Exercise directions >>
How many lines in the data below contain the string "dinas"? Reply with the number only.

** Information shown follows **

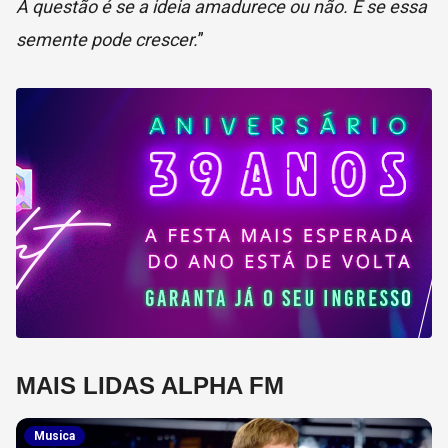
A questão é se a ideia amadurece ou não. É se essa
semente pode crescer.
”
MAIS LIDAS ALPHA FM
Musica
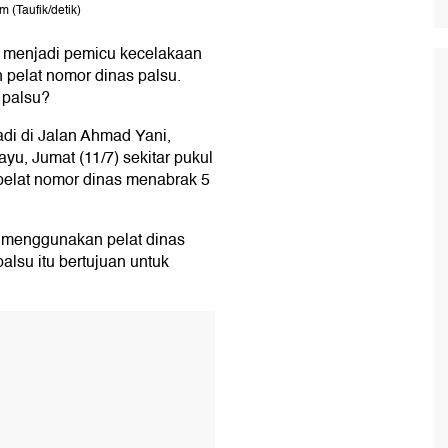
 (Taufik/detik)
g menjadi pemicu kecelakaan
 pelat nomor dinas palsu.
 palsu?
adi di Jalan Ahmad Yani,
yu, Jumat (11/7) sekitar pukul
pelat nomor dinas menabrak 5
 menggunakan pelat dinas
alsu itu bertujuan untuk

** End of Information shown **
** Information shown follows **

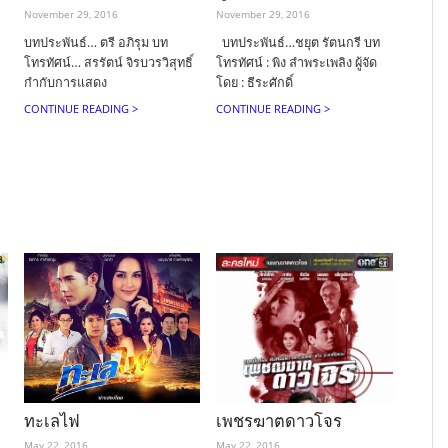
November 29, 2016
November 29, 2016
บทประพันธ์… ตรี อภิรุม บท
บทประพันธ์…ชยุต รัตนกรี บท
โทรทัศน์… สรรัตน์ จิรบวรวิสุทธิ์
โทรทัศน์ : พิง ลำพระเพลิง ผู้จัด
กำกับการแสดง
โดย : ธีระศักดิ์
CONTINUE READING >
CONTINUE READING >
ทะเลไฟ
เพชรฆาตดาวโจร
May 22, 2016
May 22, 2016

** End of Information shown **

Result >>
3